In the excerpt on Notre Dame's 1919 football season, what reason does the review give for saying the team deserves to be called "All-American Champs"? Answer in one to three sentences.

## EXCERPT

++++

Now that I’ve made it through the 11 “claimed” Notre Dame Fighting Irish national championship years, I’m going to go through the “unclaimed” national championships: 1919, 1920, 1927, 1938, 1953, 1964, 1967, 1970, 1989, 1993, and 2012. This week I’m going to share an excerpt from the 1919 Notre Dame Football Review, “The Season’s Undefeated Champs.”
To Notre Dame’s Heroes of the Gridiron of the Past, Present and Future. This modest “review” is respectfully dedicated.
This indeed is a fit title for Coach Rockne’s squad of “Fighting Irish.” They have just finished a very successful season, having met with no defeats and captured the honors in nine consecutive contests. Some may doubt as to whether or not they deserve to be called “All-American Champs.” Surely their victory over the strong Army team places them above any of the much-heard-of Eastern elevens.
On October 4th our men met Kalamazoo College on Cartier Field. Our line was not yet in perfect shape, and Kalamazoo furnished rather unexpected opposition. However, as the game progressed, several sensational plays in which Bahan, Malone and Gipp starred, resulted in two touchdowns. Bergman figured in a fifty-yard run through the entire line. The final score was 14 to 0.
Mount Union College arrived at Cartier Field on October 11th. This contest we must confess, was more or less farcical. First appearances indicated that the game would be very close. At the finish of the first period the score was tied at 7 all. The remainder of the game was very much different from the first quarter. The result was 60 to 7.

++++

[Saved entries]
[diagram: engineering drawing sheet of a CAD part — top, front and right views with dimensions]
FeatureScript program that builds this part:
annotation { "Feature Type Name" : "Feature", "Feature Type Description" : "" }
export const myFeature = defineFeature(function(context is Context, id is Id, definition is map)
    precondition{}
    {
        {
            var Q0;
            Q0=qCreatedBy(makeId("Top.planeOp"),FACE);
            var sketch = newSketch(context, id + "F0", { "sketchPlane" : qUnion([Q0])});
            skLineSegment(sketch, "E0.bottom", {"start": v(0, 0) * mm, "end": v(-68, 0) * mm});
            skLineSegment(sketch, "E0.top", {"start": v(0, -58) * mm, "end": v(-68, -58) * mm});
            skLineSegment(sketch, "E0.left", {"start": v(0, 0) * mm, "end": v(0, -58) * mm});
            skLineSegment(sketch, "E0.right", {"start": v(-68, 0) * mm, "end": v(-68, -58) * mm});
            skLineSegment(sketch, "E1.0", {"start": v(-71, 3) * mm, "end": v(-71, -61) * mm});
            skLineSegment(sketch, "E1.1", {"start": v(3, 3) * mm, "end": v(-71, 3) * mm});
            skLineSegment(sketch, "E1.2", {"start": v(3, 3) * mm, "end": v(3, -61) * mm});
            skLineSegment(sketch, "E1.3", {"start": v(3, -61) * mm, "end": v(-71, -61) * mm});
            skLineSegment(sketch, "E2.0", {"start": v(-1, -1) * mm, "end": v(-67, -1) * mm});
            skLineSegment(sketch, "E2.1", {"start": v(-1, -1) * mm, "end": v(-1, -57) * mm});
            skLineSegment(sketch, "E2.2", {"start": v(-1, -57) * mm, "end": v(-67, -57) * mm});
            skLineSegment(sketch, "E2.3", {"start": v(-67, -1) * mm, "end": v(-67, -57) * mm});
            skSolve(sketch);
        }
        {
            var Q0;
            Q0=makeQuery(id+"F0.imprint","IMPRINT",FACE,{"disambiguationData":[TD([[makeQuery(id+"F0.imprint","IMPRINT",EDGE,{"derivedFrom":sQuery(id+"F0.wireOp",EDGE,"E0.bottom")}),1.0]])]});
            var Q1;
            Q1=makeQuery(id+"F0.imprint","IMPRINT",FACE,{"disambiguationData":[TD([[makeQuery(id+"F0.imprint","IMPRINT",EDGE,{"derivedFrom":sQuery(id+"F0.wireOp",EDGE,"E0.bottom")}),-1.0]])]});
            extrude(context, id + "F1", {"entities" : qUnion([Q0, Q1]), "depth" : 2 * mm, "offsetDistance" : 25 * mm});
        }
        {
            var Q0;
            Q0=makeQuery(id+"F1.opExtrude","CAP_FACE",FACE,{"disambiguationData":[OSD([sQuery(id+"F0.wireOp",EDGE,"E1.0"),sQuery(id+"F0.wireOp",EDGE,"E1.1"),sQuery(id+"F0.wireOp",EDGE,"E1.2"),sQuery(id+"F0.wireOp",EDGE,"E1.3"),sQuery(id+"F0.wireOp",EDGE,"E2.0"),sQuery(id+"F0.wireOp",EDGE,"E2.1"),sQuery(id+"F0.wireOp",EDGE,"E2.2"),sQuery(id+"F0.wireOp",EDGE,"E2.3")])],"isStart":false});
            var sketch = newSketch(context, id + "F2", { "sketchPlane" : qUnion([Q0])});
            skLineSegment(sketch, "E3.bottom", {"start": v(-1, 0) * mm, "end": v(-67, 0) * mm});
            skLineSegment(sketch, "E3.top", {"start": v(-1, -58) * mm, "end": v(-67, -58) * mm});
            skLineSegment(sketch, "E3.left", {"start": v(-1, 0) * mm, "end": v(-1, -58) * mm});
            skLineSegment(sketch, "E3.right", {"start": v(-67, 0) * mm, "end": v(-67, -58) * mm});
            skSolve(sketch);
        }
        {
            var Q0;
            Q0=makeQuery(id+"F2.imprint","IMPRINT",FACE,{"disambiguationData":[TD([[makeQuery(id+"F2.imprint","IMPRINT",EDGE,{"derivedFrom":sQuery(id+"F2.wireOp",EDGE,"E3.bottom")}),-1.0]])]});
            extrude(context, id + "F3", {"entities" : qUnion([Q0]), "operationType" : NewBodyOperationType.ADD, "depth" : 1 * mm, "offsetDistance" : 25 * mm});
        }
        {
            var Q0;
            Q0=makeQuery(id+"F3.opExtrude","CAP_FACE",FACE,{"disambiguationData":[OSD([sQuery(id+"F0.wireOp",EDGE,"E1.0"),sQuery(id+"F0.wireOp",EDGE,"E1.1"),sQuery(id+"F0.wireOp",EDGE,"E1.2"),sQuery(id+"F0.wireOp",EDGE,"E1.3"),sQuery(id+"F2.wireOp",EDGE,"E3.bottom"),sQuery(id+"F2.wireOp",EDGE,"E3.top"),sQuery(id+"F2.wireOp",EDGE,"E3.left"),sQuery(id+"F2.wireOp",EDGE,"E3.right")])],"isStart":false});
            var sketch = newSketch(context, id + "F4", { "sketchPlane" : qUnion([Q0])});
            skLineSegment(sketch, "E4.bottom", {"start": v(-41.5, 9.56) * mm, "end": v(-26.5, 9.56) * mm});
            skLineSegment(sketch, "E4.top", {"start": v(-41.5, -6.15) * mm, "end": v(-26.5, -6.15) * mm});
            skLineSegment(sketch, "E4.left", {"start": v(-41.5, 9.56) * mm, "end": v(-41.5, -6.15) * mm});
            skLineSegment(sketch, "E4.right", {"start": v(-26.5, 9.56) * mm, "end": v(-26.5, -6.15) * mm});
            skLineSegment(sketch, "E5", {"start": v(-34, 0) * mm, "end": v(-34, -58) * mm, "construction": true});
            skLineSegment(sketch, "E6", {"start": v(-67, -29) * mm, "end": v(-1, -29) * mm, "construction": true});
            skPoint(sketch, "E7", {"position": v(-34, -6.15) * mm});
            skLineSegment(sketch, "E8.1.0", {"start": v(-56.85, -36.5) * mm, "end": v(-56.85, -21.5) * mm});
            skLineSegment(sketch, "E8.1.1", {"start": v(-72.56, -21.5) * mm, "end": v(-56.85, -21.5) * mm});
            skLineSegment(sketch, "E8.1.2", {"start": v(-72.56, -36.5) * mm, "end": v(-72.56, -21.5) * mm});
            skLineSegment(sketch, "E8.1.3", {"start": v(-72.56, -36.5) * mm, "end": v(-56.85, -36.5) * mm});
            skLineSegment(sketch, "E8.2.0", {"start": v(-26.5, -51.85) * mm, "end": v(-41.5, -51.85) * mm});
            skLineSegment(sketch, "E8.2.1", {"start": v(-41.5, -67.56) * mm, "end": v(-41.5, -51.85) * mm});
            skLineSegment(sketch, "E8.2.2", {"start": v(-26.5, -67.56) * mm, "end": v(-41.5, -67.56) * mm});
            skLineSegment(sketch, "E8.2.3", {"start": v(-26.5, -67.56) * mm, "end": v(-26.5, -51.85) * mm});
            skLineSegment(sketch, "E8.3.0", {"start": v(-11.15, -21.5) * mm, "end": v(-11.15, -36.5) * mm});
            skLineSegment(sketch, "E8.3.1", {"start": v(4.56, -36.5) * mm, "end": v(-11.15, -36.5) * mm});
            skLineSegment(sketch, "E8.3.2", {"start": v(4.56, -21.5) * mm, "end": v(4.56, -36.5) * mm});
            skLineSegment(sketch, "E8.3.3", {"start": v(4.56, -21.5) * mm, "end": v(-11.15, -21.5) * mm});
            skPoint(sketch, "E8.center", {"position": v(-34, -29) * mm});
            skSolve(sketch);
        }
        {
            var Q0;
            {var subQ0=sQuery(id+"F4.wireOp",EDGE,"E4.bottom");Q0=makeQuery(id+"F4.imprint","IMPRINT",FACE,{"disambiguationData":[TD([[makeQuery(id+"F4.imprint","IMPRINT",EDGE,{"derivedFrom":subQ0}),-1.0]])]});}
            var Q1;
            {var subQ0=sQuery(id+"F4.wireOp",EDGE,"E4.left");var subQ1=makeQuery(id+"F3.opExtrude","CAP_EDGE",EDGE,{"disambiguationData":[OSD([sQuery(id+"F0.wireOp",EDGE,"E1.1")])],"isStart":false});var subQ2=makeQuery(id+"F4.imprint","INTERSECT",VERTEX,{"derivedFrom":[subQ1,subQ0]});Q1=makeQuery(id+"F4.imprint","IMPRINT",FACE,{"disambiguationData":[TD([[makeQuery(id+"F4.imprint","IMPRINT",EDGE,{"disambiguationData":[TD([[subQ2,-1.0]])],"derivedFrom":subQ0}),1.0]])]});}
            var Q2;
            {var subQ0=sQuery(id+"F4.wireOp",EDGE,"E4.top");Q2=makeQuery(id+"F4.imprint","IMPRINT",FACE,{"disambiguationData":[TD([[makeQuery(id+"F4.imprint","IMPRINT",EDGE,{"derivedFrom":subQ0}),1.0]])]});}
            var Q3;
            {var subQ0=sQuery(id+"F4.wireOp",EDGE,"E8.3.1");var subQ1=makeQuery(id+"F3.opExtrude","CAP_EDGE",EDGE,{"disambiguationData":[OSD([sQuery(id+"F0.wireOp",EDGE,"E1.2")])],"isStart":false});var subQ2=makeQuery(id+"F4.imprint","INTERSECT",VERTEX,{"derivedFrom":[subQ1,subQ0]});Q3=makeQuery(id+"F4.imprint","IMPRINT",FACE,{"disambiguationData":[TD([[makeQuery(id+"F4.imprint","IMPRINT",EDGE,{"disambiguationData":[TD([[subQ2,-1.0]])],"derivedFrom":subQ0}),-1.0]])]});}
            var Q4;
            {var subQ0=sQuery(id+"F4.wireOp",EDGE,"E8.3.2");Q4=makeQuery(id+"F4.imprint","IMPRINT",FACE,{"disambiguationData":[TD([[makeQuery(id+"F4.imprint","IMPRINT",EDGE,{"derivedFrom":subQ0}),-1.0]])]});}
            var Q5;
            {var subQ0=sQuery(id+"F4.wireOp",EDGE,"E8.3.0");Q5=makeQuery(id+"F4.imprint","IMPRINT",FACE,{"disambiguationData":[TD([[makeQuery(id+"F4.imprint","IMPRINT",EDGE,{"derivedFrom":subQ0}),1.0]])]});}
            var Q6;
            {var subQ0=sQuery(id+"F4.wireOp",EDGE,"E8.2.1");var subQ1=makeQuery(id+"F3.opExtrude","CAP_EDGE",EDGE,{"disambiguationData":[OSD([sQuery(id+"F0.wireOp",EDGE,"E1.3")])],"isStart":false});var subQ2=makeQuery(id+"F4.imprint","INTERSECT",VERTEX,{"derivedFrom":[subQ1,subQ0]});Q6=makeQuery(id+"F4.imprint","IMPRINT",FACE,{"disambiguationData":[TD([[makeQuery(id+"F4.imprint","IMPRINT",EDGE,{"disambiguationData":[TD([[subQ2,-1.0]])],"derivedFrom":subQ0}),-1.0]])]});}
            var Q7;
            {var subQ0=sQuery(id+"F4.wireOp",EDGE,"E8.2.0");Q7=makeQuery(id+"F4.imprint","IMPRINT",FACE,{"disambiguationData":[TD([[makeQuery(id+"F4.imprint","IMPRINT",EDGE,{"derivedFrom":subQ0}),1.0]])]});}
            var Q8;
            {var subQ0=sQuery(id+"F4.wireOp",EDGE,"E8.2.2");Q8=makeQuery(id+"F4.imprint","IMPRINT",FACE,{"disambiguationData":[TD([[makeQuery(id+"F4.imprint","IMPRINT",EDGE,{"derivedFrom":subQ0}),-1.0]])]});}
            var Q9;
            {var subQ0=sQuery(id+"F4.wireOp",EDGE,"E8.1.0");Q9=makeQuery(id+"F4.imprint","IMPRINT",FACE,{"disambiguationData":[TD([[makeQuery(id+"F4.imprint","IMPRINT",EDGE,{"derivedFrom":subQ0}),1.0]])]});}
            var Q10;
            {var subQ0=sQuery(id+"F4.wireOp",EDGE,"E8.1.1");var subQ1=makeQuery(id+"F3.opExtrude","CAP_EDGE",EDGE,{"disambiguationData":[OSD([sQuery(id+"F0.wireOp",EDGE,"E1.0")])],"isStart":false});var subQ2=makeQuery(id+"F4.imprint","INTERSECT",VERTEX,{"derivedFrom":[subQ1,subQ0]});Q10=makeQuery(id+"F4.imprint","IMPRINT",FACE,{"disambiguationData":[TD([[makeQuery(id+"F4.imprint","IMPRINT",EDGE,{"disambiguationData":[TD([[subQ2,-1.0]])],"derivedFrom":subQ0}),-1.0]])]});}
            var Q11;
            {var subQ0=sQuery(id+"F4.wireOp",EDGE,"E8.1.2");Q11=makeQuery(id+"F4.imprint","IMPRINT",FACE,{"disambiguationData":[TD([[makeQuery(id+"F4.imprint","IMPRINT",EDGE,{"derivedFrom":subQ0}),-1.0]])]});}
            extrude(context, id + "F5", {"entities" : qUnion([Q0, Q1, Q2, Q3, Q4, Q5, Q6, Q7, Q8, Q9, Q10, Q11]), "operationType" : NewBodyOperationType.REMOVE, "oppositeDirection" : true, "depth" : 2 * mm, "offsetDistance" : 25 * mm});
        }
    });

++++

## REPLY TO THE EXERCISE
The review argues that the team's victory over the strong Army team places it above any of the much-heard-of Eastern elevens. That win answers those who might doubt the team's claim to the title.